St Paul says in Romans 5 ‘While we were still sinners, Christ died for us.’  While we were still placing hope in false gods, Jesus healed us.  In our baptism, God brought the healing waters to us, he brought righteousness, forgiveness, and eternal life to us, while we are still dead in sin and did not even know Jesus.  This is the good news of Jesus life, death, resurrection and ascension.  By his blood he has already healed us and has given us life.  This grace comes to us anew each day and simply speaks a non-threatening word of healing.  He says to you, even though you may say ‘yes but…’ “Get up! Pick up your mat and walk”  Walk in the forgiveness I offer.  And as sure as the paralysed man got up and walked, you also walk in newness of life.

As healed and restored people, with our false gods destroyed, and with the words of Jesus on our lips, we have the healing of Jesus to offer to others.  So many people’s lives are being wasted, desperately relying on false hopes; desperately trying everything to heal their hurts and cover their guilt from sin.  Many of these people used to know and believe in Jesus as the only one who can heal.  But slowly, the ‘means to be healed’  have became more important, and now they too have joined the multitudes ‘hanging around the pool false healing’, desperately hoping to enter into its healing waters, not knowing for sure if they are really going to be healed.

 

Dubbo

Let’s not wait around for them to be disappointed, to fall into total despair because they never get to the healing they so desire.  Let’s make plans like Jesus did, to visit where they hang out; to speak a healing word from Jesus.  Let’s make an effort to reconnect them to Jesus, the true source of healing.  I am praying that we may find a way of bringing healing and reconnection to the multitudes who gather at the Dubbo North School every weekday.  ‘Reconnect’ is a great word and would make a great mission enabling statement; to reconnect people to God, to healing and to life.  Our church is perfectly sized and positioned to make today’s gospel a reality in the lives of those who frequent the school.

 

Gilgandra

Let’s not wait around for them to be disappointed, to fall into total despair because they never get to the healing they so desire.  Let’s make plans like Jesus did, to visit where they hang out; to speak a healing word from Jesus.  Let’s make an effort to reconnect them to Jesus, the true source of healing.  I am praying that we may find a way of bringing healing and reconnection to the multitudes that travel the highway each day.  Our church is perfectly sized and positioned to make today’s gospel a reality in the lives of those who frequent the road out front.

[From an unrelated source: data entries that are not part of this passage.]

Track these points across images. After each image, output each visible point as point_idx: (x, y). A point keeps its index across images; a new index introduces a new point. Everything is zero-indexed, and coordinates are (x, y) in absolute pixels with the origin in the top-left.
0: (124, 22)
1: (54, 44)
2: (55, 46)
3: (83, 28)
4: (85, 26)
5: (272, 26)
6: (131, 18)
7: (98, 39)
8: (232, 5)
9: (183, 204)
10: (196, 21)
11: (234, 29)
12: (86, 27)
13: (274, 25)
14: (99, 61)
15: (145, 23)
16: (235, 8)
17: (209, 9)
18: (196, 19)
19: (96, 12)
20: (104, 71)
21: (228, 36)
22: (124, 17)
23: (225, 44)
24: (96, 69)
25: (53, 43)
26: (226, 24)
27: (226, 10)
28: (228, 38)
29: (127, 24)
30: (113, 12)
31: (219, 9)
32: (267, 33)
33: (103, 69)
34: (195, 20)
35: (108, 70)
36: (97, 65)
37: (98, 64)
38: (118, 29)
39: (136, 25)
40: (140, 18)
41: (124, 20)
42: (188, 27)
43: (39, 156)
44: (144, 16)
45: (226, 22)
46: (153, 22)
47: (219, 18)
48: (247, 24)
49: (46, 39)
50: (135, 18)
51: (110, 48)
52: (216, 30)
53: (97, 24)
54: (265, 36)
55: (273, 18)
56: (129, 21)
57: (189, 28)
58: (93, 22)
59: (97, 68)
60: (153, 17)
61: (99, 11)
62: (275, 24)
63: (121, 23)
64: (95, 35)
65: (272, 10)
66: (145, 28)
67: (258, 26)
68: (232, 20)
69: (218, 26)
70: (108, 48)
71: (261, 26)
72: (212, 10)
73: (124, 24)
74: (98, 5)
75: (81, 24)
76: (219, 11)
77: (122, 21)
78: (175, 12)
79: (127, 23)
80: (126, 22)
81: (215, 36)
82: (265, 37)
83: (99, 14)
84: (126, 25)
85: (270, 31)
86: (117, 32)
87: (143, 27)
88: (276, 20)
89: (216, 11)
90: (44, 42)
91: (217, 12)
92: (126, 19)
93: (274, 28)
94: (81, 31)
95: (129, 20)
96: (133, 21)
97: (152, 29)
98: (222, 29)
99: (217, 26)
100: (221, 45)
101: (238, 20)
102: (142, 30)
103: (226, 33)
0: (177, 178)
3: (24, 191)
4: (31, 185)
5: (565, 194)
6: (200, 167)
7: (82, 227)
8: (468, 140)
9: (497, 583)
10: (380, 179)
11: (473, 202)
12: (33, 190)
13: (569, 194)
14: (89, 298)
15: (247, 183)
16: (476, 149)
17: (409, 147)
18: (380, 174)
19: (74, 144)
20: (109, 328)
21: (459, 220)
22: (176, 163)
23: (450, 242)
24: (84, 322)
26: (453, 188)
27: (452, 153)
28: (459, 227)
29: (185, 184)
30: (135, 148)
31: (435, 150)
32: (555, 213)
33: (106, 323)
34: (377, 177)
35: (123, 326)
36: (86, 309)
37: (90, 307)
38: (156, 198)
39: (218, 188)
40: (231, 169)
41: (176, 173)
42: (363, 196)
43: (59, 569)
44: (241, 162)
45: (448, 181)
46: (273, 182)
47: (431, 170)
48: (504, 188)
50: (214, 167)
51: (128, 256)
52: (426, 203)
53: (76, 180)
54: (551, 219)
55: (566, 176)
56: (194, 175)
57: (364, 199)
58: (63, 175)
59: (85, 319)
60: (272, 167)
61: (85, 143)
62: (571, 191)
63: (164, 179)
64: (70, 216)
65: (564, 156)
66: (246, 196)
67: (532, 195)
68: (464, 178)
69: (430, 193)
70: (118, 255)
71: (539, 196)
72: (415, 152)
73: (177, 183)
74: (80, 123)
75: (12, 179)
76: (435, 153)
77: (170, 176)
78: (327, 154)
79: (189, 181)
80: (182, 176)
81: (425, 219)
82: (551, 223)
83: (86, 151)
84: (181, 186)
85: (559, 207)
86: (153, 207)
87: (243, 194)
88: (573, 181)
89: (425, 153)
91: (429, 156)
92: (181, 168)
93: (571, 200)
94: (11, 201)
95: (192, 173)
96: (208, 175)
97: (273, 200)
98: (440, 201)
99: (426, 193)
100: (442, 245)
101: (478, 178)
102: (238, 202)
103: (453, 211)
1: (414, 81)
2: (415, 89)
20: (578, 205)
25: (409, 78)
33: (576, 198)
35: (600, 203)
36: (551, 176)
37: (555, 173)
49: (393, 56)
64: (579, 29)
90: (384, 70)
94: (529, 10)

Let’s pray that God would make a gate for us to open, like the sheep gate, that leads us into the midst of desperate people, people who don’t even know they need Jesus!  Now that’s a radical prayer.  But then again, God works in radical ways, after all, despite our inaction, our false god’s, our continual sin, he still loves and forgives and still heals us saying ‘Get up! Pick up your mat and walk’.